Exercise directions: Count up the lines below containing the word "Left", and give the result with no other words.

** Opening Input material block **

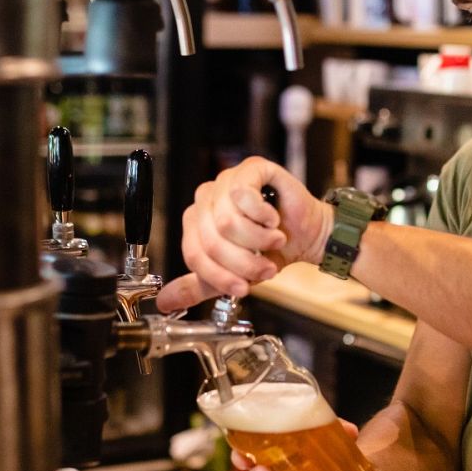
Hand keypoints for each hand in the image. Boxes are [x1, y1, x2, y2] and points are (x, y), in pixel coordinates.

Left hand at [156, 157, 333, 311]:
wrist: (306, 235)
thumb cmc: (271, 251)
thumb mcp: (231, 275)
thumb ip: (198, 287)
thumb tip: (165, 302)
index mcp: (196, 221)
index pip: (193, 253)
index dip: (219, 275)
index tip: (242, 288)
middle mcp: (206, 198)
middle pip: (212, 240)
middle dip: (244, 262)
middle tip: (265, 268)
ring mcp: (226, 181)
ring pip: (227, 221)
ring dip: (258, 240)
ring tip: (273, 241)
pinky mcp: (250, 168)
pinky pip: (244, 197)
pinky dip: (264, 217)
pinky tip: (273, 219)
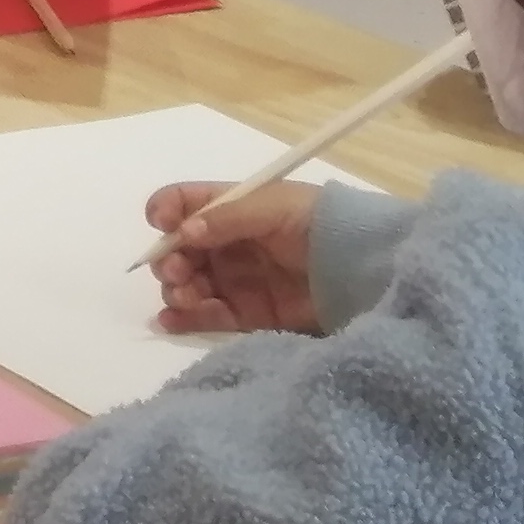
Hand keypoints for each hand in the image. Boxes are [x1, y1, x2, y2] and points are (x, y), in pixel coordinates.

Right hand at [139, 178, 322, 338]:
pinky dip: (184, 319)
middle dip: (169, 259)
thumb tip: (182, 233)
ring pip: (188, 284)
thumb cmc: (317, 224)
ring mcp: (235, 280)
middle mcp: (226, 244)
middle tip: (179, 271)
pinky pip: (206, 316)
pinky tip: (171, 320)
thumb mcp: (273, 207)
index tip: (162, 225)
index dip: (166, 211)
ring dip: (176, 289)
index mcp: (230, 208)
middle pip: (179, 250)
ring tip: (186, 296)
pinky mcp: (248, 314)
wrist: (362, 266)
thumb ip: (227, 218)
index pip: (184, 204)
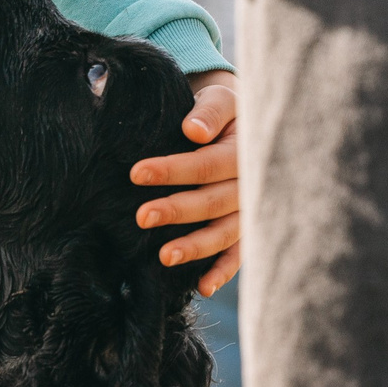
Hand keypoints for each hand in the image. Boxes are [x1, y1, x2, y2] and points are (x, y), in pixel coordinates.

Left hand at [131, 70, 239, 296]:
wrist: (243, 121)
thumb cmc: (223, 110)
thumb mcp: (220, 99)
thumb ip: (208, 112)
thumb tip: (192, 130)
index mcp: (244, 152)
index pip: (206, 164)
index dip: (172, 169)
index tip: (136, 174)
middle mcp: (250, 185)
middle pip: (214, 202)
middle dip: (177, 210)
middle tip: (141, 216)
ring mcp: (250, 210)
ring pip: (225, 233)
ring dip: (196, 247)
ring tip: (164, 257)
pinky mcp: (246, 229)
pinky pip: (239, 254)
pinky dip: (224, 272)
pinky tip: (203, 287)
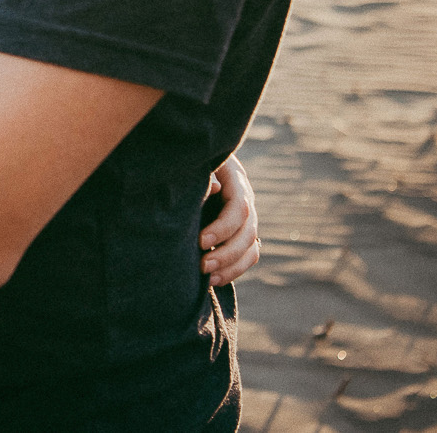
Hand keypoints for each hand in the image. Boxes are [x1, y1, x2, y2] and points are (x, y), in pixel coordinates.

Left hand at [200, 155, 259, 286]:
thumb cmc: (186, 160)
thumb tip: (213, 188)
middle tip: (202, 265)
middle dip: (227, 252)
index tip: (200, 241)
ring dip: (232, 266)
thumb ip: (201, 175)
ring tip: (208, 277)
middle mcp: (245, 199)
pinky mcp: (240, 231)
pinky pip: (248, 255)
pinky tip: (214, 279)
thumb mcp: (192, 162)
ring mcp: (246, 217)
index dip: (223, 227)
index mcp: (235, 179)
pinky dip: (234, 270)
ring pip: (251, 247)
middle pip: (248, 231)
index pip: (240, 208)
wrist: (187, 156)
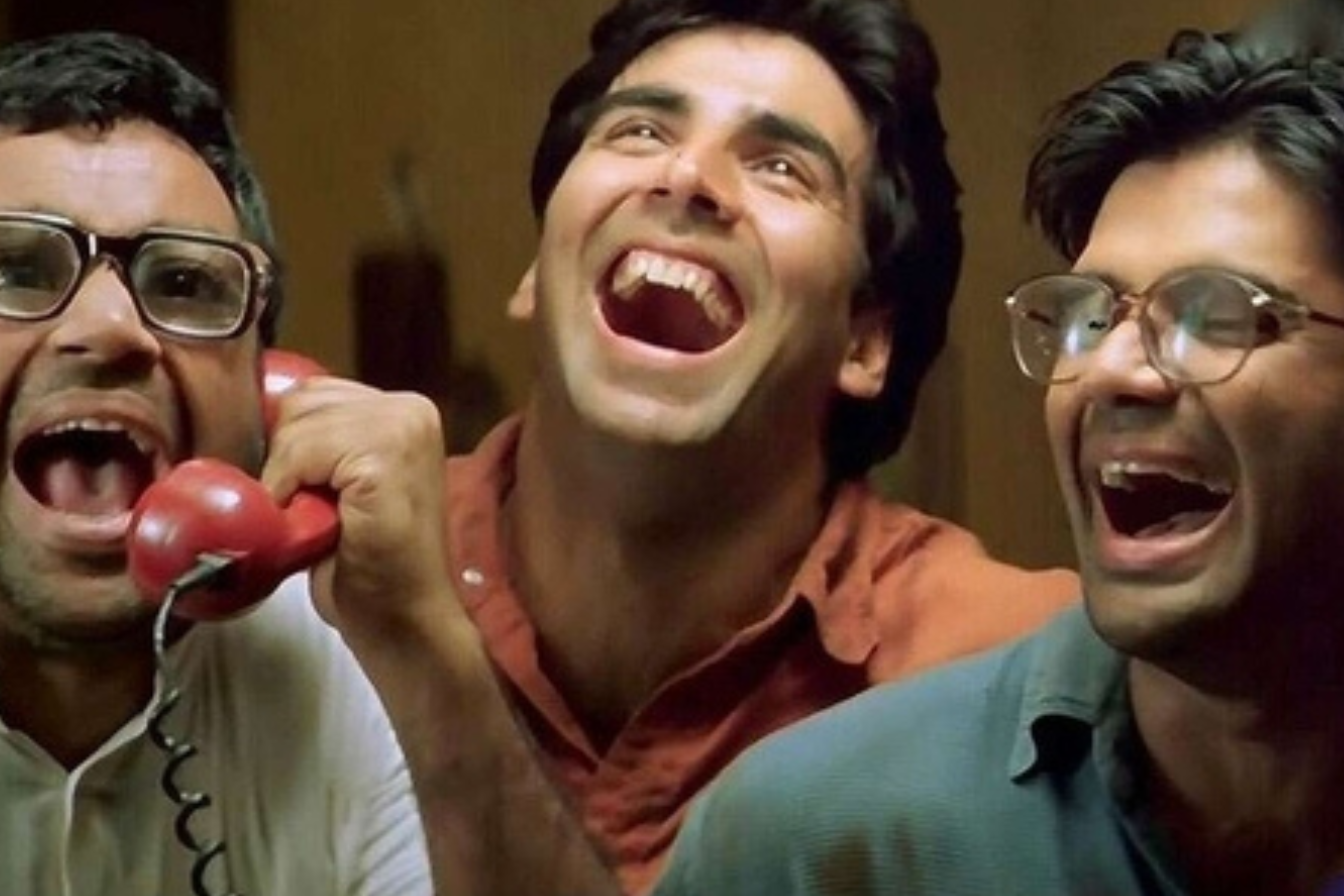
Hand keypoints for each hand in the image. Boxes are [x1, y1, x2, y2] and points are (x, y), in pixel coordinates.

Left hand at [260, 375, 450, 635]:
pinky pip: (301, 452)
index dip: (293, 445)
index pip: (313, 395)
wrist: (403, 621)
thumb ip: (320, 447)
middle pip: (301, 402)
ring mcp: (404, 428)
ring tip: (320, 520)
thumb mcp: (340, 488)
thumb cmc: (369, 567)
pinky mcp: (386, 455)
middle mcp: (412, 409)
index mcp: (405, 412)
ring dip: (290, 478)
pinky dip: (291, 490)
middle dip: (290, 459)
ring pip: (297, 425)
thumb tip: (250, 425)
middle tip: (316, 512)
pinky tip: (318, 524)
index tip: (308, 494)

** Closing Input material block **

Exercise solution: 4